O congresso brasileiro é um xadrez de partidos relativamente pequenos em termos europeus. O PT teve apenas 14% dos votos na última eleição da Câmara dos Deputados. Com Lula da Silva, conseguiu compor coligações que lhe deram o poder durante 13 anos, como pólo alternativo às alianças encabeçadas pelo PSDB de Fernando Henrique Cardoso. É curiosa, por isso, a acusação de que os novos governantes são “misóginos”, “homofóbicos” e “racistas”, porque foi com esses mesmos misóginos, homofóbicos e racistas que o PT governou durante 13 anos.
A maioria de Lula viveu do boom das matérias primas, mas também, segundo a Operação Lava Jato, da corrupção com que os seus chefes compraram aliados e cúmplices. Não resistiu, assim, ao fim do boom e à desmontagem judicial da corrupção. Este ano, o único sentido do governo de Dilma já só parecia ser o de proteger os dirigentes do PT inquiridos pela justiça, a começar por Lula.

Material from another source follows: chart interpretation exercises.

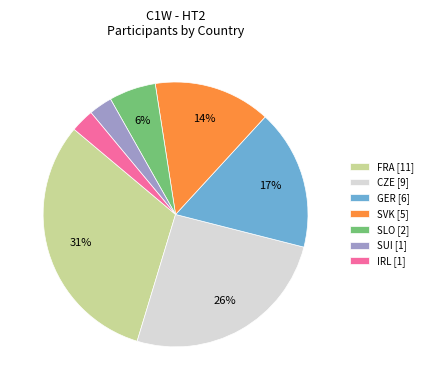

Between SVK [5] and CZE [9], which is larger?

CZE [9]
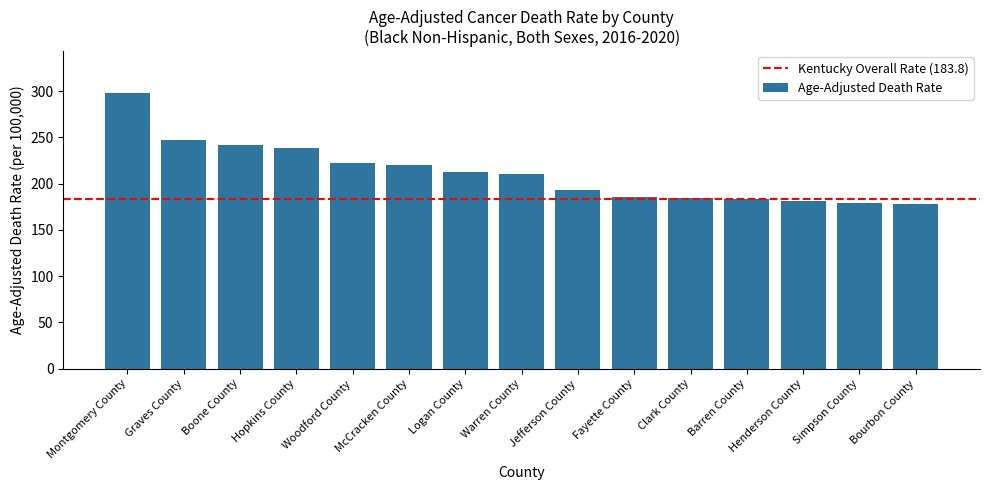

The value at Bourbon County is 177.8. True or false?

True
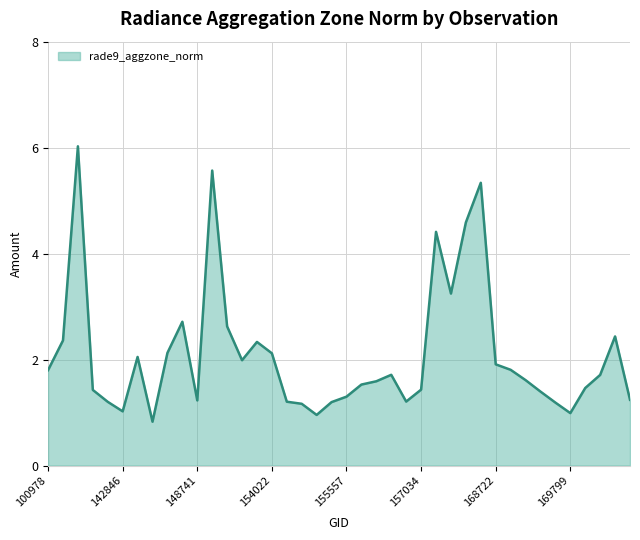

What is the difference between the maximum and minimum values?

5.2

As democracias não são os regimes onde nunca há governantes corruptos ou abusadores: são aqueles onde as instituições podem sancionar esses governantes, como aconteceu a Richard Nixon nos EUA, em 1974. As democracias também não são os regimes que nunca proporcionam motivos de indignação, mas aqueles onde o protesto pode e deve ser mantido dentro da legalidade. Para alguns conservadores americanos, como Patrick Buchanan, Watergate foi um “golpe de Estado”. Mas não vieram para “a rua”. Tudo depende agora da liderança do PT. Vai usar este caso para tentar deslegitimar o regime entre os seus activistas e eleitores? É essa, nesse momento, a dúvida sobre a democracia no Brasil.